PARIS : L'irruption de l'intelligence artificielle (IA) bouleverse le marché du travail ainsi que les modes de recrutement et pourrait amener les employeurs à privilégier le « potentiel » des candidats plutôt que leurs « compétences », selon un dirigeant de ManPowerGroup.

En effet, « les compétences pourraient s'avérer obsolètes dans six mois », explique Tomas Chamorro-Premuzic, directeur de l'innovation du géant américain du travail temporaire, rencontré par l'AFP au salon Vivatech, à Paris, qui ferme ses portes samedi.  Selon lui, « il vaut mieux savoir que vous travaillez dur, que vous êtes curieux, que vous avez de bonnes aptitudes relationnelles et ça, l'IA peut vous aider à l'évaluer ».

Selon l'Organisation internationale du travail (OIT), « un travailleur sur quatre dans le monde exerce une profession plus ou moins exposée à l'IA générative, mais la plupart des emplois seront transformés au lieu d'être supprimés, car une intervention humaine reste indispensable ».

Cependant, les tâches informatiques (utilisation d'Internet, messagerie, etc.) pouvant être accomplies de manière autonome par des agents d'IA connaissent une « rapide expansion ». 

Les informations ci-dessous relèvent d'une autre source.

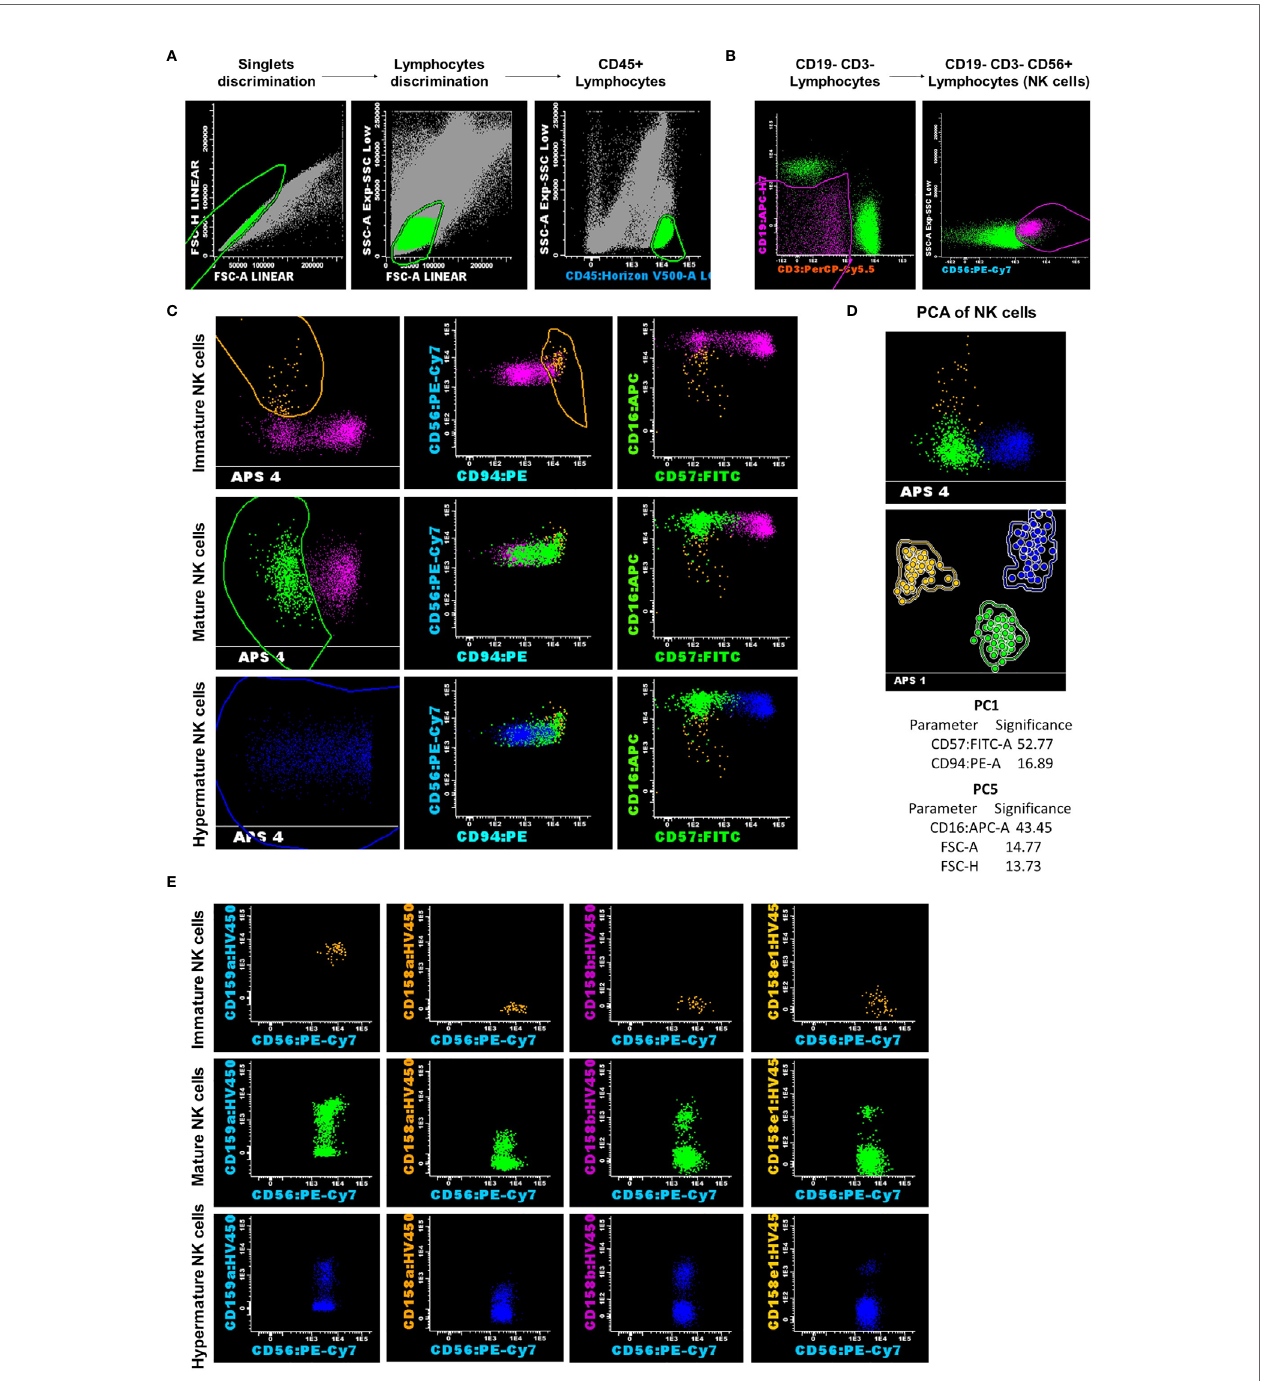
FIGURE 1 | Representative example for NK analysis strategy and classi fi cation into three subsets: CD56 bright CD94 hi CD16 − CD57 − as the immature subset (yellow dots); CD56 dim CD94 med CD16 + CD57 − as the mature subset (green dots); andCD56 dim CD94 low CD16 + CD57 + asthehypermaturesubset(bluedots). (A) Lymphocytes gatingonthesidescatter (SSC)vsCD45 dot-plots. (B) NKcellsweregatedaccordingtoCD56 expressionandtheabsenceofCD3 andCD19. (C,D) ReliableseparationofNK cells into subsetswasobtainedusingthe PrincipalComponentAnalysis(PCA) forallanalyzedcases,regardless ofthegroup.Dots andcirclesrepresentthemedianvalues of individualcases, andthesolidlinerepresentsthe 2SDcurvefor anNKsubset(yellow, CD56 bright CD94 hi CD16 − CD57 − representstheimmaturesubset; green, CD56 dim CD94 med CD16 + CD57 − representsthematuresubset;andblue, CD56 dim CD94 low CD16 + CD57 + represents thehypermaturesubset). Thetableshowsthecontributionofthe mostrelevantparameters(thosemarkersthatreceivedaweightover 10) tothe fi rst(PC1, x-axis) or second(PC5, y-axis) principalcomponentre fl ectedas percentvalues. (E) DistributionofCD159aandKIR receptors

Dans ce contexte, les employeurs pourraient rechercher de plus en plus de salariés dotés de compétences hors de portée de l'IA, telles que le jugement éthique, le service client, le management ou la stratégie, comme l'indique une enquête de ManpowerGroup menée auprès de plus de 40 000 employeurs dans 42 pays et publiée cette semaine.

M. Chamorro-Premuzic déplore toutefois que ces compétences ne soient pas encore davantage mises en avant dans la formation. « Pour chaque dollar que vous investissez dans la technologie, vous devez investir huit ou neuf dollars dans les ressources humaines, la transformation culturelle, la gestion du changement », dit-il.

Les craintes d'un chômage de masse provoqué par l'IA restent par ailleurs exagérées à ce stade, estime le dirigeant, malgré certaines prédictions alarmistes.

D'après Dario Amodei, patron de la société d'intelligence artificielle Anthropic, cette technologie pourrait faire disparaître la moitié des emplois de bureau les moins qualifiés d'ici cinq ans. 

« Si l'histoire nous enseigne une chose, c'est que la plupart des prévisions sont fausses », répond M. Chamorro-Premuzic.

Concernant le recrutement, activité principale de ManPowerGroup, le dirigeant ajoute que « les agents d'intelligence artificielle ne deviendront certainement pas le cœur de notre métier dans un futur proche ». Il constate également que l'IA est utilisée par les demandeurs d'emploi.

« Des candidats sont capables d'envoyer 500 candidatures parfaites en une journée, de passer des entretiens avec leurs bots et de déjouer certains éléments des évaluations », énumère-t-il.